▶ [Text]
· · · ·
Two of the best resources for free research on the wireless industry, Wedbush Securities and Chetan Sharma, released their usual reports within a fairly short time of each other, and both reveal some interesting trends.  Scott Sutherland of Wedbush is among the sharpest in the industry, and reading the Wedbush reports always gives some good insights. In their latest update, once you get past Scott’s continuous and endless love affair for messaging and hardware infrastructure, there are some statistics which are worth noting for marketers and media professionals:

Smartphones are growing, but ignore the rest at your peril

The graphs below shows that 2009 was a tough year for handset makers which everyone knows, but that shipments are expected to pick up. Also, as the iPhone has paved the way for smartphone ownership by the non-techie and non-business consumers, a fairly healthy growth in smartphone shipments is expected as well:

Smartphone Shipments (millions) and Growth     / Handset Shipments (millions) and Growth

Smartphone shipments 2008-2013 Handset shipments 2008-2013

(Source: Wedbush and IDC)

While the smartphone growth is impressive, the total shipments by 2013 is only 300m compared to the total of 1.4bn.  Naturally, replacement cycles for smartphones may be longer, which means the proportion of smartphone ownership may be slightly higher than the proportion of shipments, it means you cannot ignore feature phones.  Furthermore, when you look at the stats for expected market share  of various smartphone OS, you once again see that the iPhone is far from the only game in town (although I feel the analysts may underestimate Android):

Smartphone Shipments by OS

2009 09 Smartphone OS market share

(Source: Wedbush and IDC)
· · · ·
▶ [Stored records]
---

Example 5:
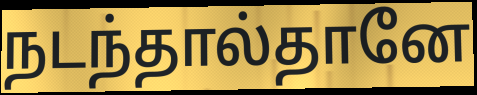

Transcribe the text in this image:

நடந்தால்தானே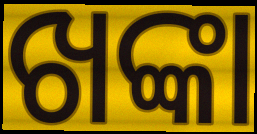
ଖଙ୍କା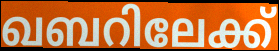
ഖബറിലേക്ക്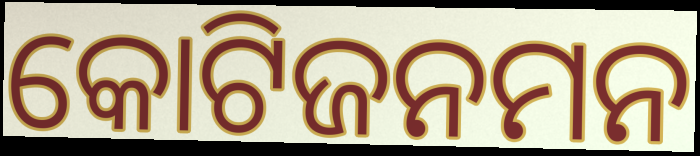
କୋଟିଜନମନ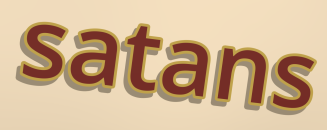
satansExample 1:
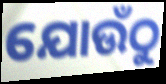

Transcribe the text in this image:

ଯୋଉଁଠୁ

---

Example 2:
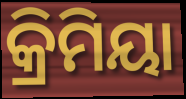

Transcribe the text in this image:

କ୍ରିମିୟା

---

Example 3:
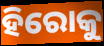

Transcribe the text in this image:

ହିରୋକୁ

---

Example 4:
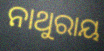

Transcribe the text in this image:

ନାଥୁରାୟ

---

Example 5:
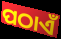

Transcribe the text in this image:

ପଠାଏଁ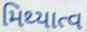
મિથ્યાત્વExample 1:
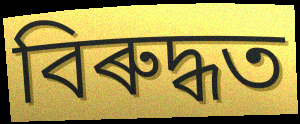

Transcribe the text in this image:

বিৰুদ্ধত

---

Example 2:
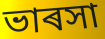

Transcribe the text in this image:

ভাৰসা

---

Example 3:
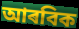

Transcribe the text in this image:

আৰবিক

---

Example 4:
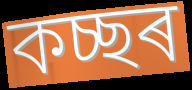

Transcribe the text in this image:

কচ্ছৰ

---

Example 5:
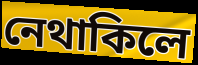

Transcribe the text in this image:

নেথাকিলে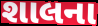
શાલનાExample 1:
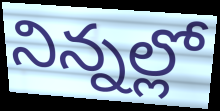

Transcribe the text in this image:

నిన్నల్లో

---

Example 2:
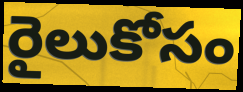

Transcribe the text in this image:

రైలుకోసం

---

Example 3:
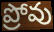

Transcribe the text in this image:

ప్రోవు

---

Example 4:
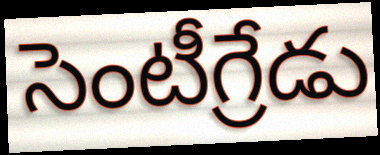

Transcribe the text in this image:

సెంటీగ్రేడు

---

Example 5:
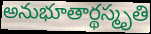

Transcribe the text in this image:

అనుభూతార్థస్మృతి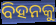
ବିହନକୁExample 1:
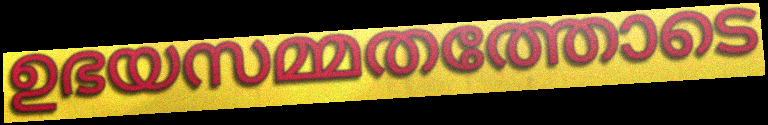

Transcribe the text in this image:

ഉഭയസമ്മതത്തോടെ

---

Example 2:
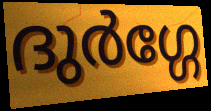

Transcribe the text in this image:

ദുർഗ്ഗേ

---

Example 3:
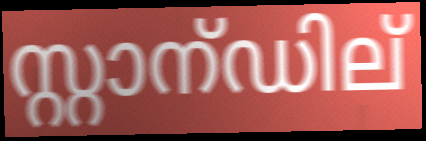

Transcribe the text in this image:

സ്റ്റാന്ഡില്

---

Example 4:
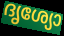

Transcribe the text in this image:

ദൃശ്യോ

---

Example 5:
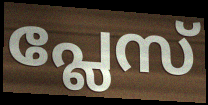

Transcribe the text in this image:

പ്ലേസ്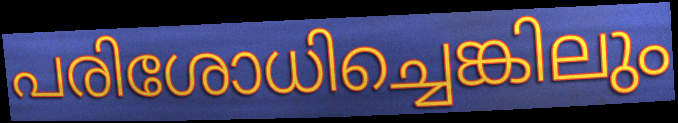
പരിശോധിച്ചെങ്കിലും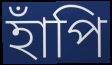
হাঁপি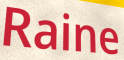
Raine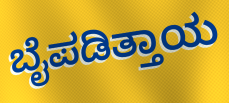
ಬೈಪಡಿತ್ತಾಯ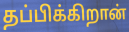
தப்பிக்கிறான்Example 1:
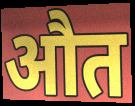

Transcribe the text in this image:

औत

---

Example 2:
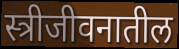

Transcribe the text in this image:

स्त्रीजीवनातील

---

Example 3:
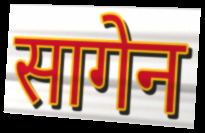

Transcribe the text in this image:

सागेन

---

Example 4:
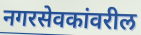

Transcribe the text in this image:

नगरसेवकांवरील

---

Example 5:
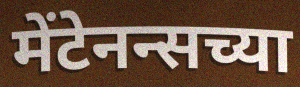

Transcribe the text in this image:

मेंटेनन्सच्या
· · · ·
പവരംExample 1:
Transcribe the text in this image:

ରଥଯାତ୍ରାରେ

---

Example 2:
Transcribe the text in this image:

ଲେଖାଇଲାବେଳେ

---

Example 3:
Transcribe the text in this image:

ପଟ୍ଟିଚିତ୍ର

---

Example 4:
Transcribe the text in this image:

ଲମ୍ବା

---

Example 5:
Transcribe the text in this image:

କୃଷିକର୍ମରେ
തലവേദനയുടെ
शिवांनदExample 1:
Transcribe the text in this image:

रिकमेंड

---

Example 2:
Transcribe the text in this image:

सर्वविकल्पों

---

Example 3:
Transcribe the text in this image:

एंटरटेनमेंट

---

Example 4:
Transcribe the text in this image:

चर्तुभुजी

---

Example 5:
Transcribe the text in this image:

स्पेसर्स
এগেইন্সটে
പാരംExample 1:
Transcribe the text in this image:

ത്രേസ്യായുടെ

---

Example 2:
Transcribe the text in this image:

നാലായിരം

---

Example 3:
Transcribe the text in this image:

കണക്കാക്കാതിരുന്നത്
· · · ·
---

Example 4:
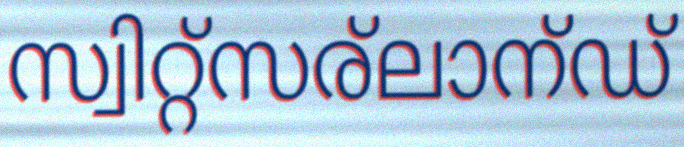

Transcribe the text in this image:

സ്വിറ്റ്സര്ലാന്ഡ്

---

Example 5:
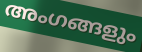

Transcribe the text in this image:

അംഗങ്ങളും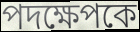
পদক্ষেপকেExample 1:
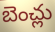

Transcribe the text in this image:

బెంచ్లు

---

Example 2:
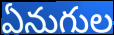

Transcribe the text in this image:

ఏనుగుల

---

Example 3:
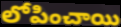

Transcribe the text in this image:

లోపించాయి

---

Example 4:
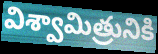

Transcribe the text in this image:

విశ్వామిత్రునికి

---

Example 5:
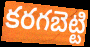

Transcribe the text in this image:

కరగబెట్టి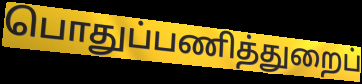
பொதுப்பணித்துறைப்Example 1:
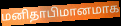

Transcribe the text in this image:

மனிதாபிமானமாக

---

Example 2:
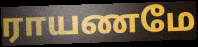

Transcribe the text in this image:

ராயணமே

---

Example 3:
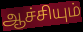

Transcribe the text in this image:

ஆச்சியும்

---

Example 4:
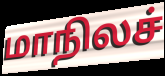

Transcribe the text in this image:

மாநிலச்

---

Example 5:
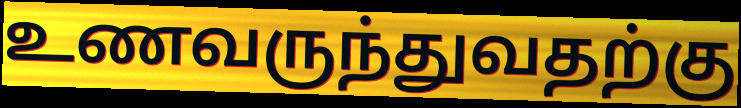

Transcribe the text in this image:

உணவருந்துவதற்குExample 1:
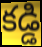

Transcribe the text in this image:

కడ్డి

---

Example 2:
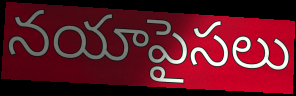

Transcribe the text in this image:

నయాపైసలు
· · · ·
▶ [Directive]
In the wireless industry text, what are total smartphone shipments by 2013, and what total are they compared with?

▶ [The answer]
Smartphone shipments by 2013 are only 300 million, compared with a total of 1.4 billion.